During the First World War, Alexander Fleming served as a Captain in the Army Medical Corps. On his release in 1918, he returned to St Mary’s. Alexander Fleming became a lecturer in Bacteriology.
Penicillin n During the 1920s Alexander Fleming carried out numerous experiments. In 1928 while doing research into influenza Fleming was growing a culture of staphylococcus germs on a plate. By accident, mold started growing on the plate and Fleming noticed that the germs around the mold were killed. Alexander Fleming made a liquid mold culture he called penicillin and in 1929 he published his findings in the Journal of Experimental Pathology.
In 1943 Alexander Fleming was made a fellow of the Royal Society. In 1944 he was knighted.

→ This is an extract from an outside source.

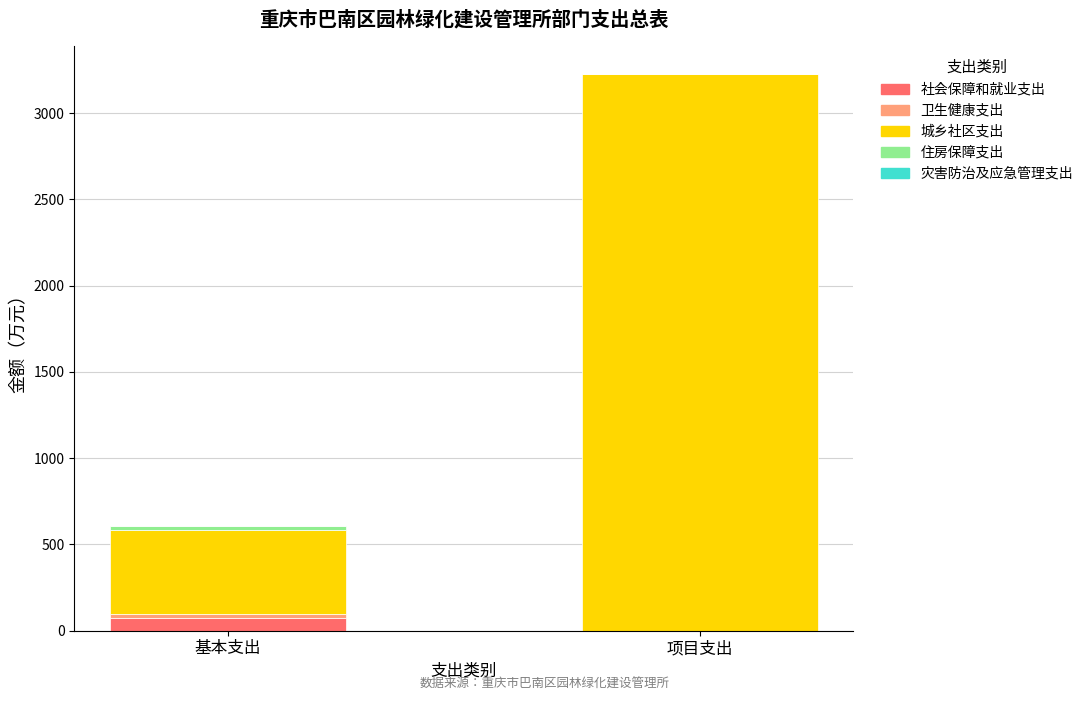

What is the maximum value for 社会保障和就业支出?

71.1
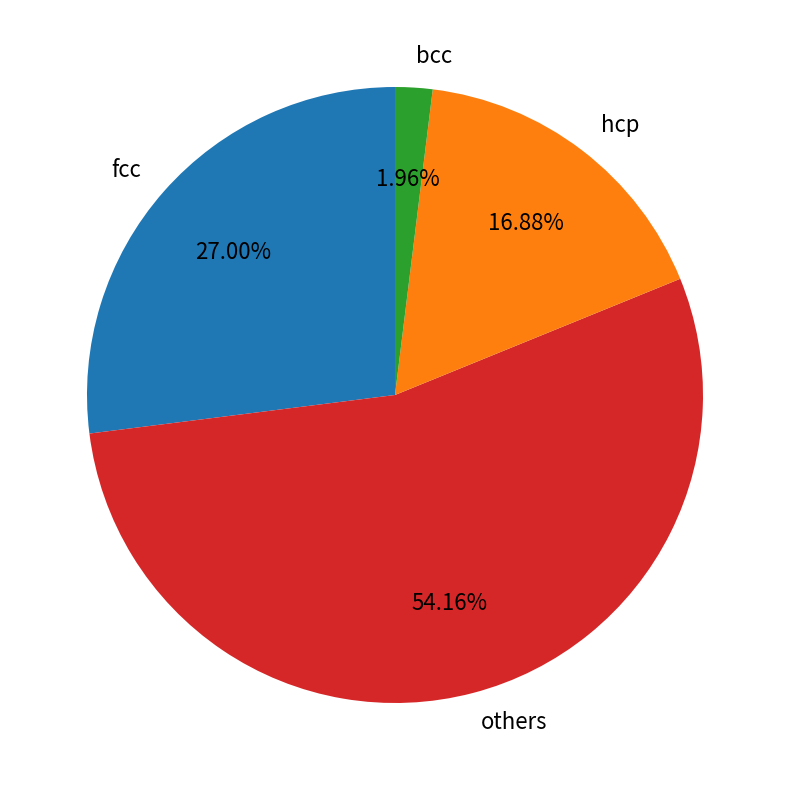

What is the smallest slice in the pie chart?

bcc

However, a way had to be found to turn the mold into a pure drug. In 1940 Ernst Chain and Howard Florey succeeded in doing this. Mass production began in 1943.
In 1945 Alexander Fleming was given the Nobel Prize for medicine along with Howard Walter Florey and Ernst Boris Chain. Alexander Fleming died in London on 11 March 1955.
There is a crater on the Moon named after Fleming.